Opinião
A sexualidade e o contributo do enfermeiro de família para o desenvolvimento social
Pedro Melo
Especialista em Enfermagem Comunitária. Professor auxiliar convidado do Instituto de Ciências da Saúde/Escola de Enfermagem da Universidade Católica Portuguesa
Para o Diagnóstico de Enfermagem deste mês, proponho uma reflexão sobre um tema estruturante de uma sociedade em transformação: a sexualidade.
Enquanto conceito que transcende a nossa existência corpórea, a sexualidade e as evidências sobre a evolução do seu conceito quase que tocam o sentido de espiritualidade. O sentido de significado da vida e a transcendência do que é físico num sentido que é maior do que cada pessoa em si mesma, atribuído à espiritualidade, é o mesmo sentido que se pode atribuir à sexualidade enquanto essência de nós enquanto Ser Biológico, Psicoafetivo, Social e Cultural.
A História da Humanidade, no que respeita à sexualidade, tem demonstrado uma permanente busca por uma firmeza coletiva no sentido da harmonia social e numa perspetiva individual, na aceitação de cada pessoa no que respeita a si mesma e aos outros na relação consigo e com o Mundo.
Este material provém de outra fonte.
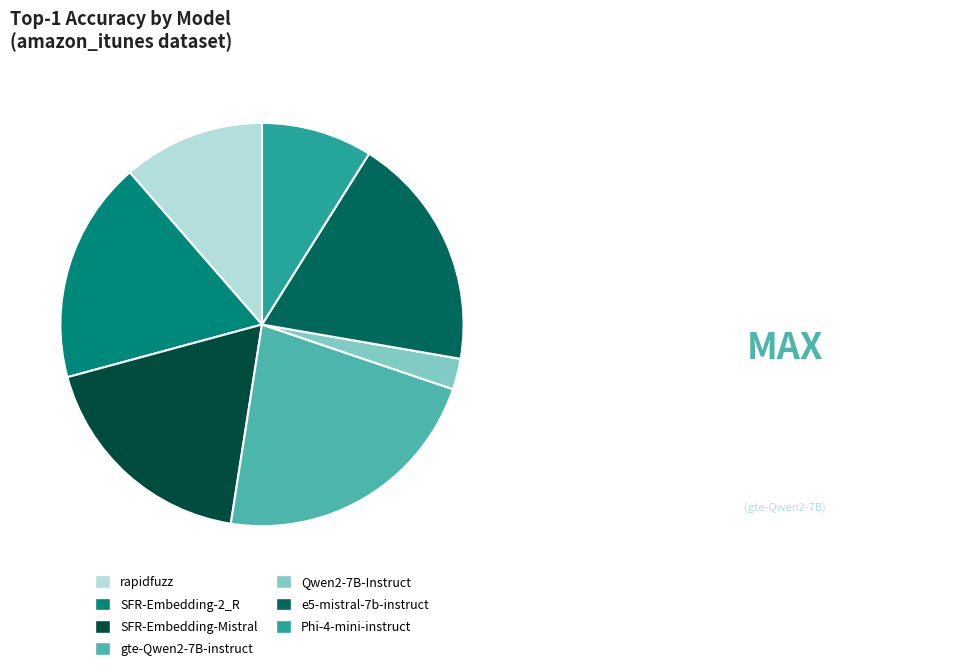

What is the largest slice in the pie chart?

gte-Qwen2-7B-instruct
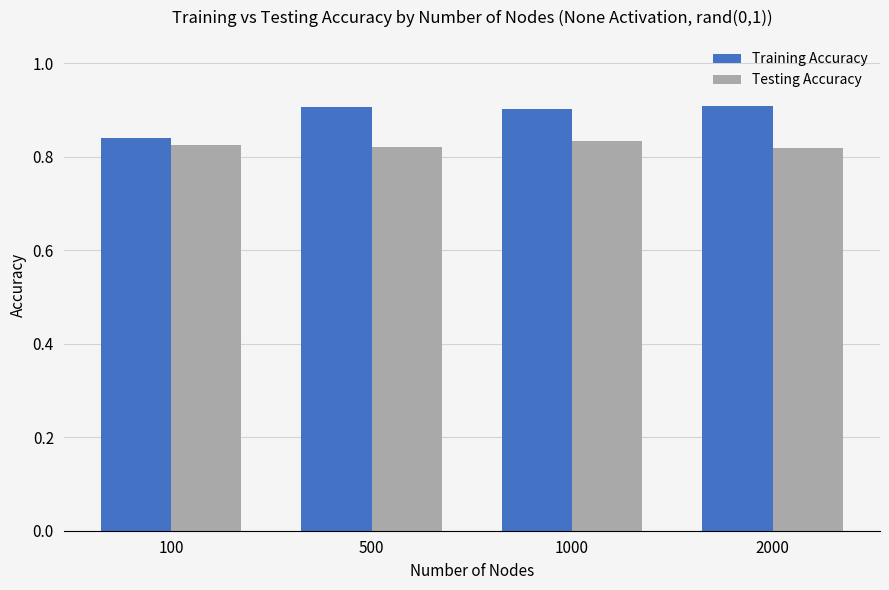

How many bars are there in each group?

2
Nesta busca por firmeza, elementos como o conhecimento, as crenças e os próprios comportamentos têm ditado estórias dentro da História que hoje, em pleno Século XXI, ainda encontram muros de infirmeza que exigem um sentido de empoderamento comunitário para a promoção de uma sociedade mais desenvolvida no contexto humanitário.
A Enfermagem encontra-se na desconstrução destes muros de infirmeza, garantindo um futuro da sociedade potencialmente mais respeitador das diferenças e mais equitativo na diversidade que a própria sexualidade encerra.
Pedro Melo
Seja no contexto dos cuidados aos indivíduos ao longo do ciclo de vida, seja no contexto comunitário, como a saúde escolar, é um bom exemplo, ou mesmo no contexto da saúde no trabalho, considerando as ainda existentes desigualdades de género neste âmbito, os enfermeiros são peças-chave no desenvolvimento da sociedade, no que à sexualidade diz respeito.
Na história familiar, por exemplo, o sexo biológico tem sido um marco no desenvolvimento de rituais familiares, no que se refere a uma relação com a expressão sexual.
Logo que a ecografia deteta um sexo biológico, é comum a procura de cores rosa ou azul e de elementos socialmente moduladores de um género que se quer, ainda que inconscientemente, associado ao sexo.
O enfermeiro de família deve desconstruir a relação tantas vezes inconsciente entre sexo biológico e expressão de género, promovendo desde as consultas de saúde materna a construção de crenças promotoras do respeito pela diversidade e de um incremento dos conhecimentos das famílias sobre os processos ilimitadamente não padronizados de conjugações da sexualidade, no que diz respeito ao sexo biológico, expressão de género, identidade de género e orientação sexual.
Numa sociedade em transformação, o enfermeiro de Saúde Familiar precisa assumir uma intencionalidade na normalização da complexidade e diversidade na expressão de género, pois, é na célula familiar que se constroem os alicerces das crenças e valores que condicionam as barreiras ou são facilitadores de interação da diversidade pelos indivíduos na sociedade.
Mas também no contexto da Saúde Escolar se promove um ambiente de construção na interação com o contexto de socialização complementar à família e onde os enfermeiros, nos cuidados que prestam às comunidades escolares, promovem uma gestão comunitária intencionalmente orientada para o desenvolvimento social.
A orientação sexual, que condiciona a energia com que procuramos o Amor e a forma como as paixões condicionam a nossa interação com o nosso projeto de vida, é um dos domínios mais complexos da sexualidade, confundido muitas vezes com a expressão de género (que em nada se coaduna com os azuis e rosas que mais parecem a preto e branco), ou com a identidade de género (num contexto onde as leis humanas promovem já a possibilidade de alinhar o biológico com o espiritual através de cirurgia, formalização da identidade na cidadania e otimização do coping).
Nas consultas de Enfermagem de Saúde Infantil e Juvenil, nas consultas de Enfermagem nos Centros de Atendimento a Jovens e nos meios de comunicação terapêutica entre os enfermeiros e as pessoas de várias idades, a sexualidade deve ser encarada como uma dimensão que deve ser abordada do ponto de vista do diagnóstico, da intervenção e da avaliação de ganhos em saúde, individuais e coletivos.
A Enfermagem, deste modo, é a profissão e a ciência que potencialmente pode promover um futuro de firmeza na construção de uma espiritualidade coletiva positiva, alicerçada na sexualidade.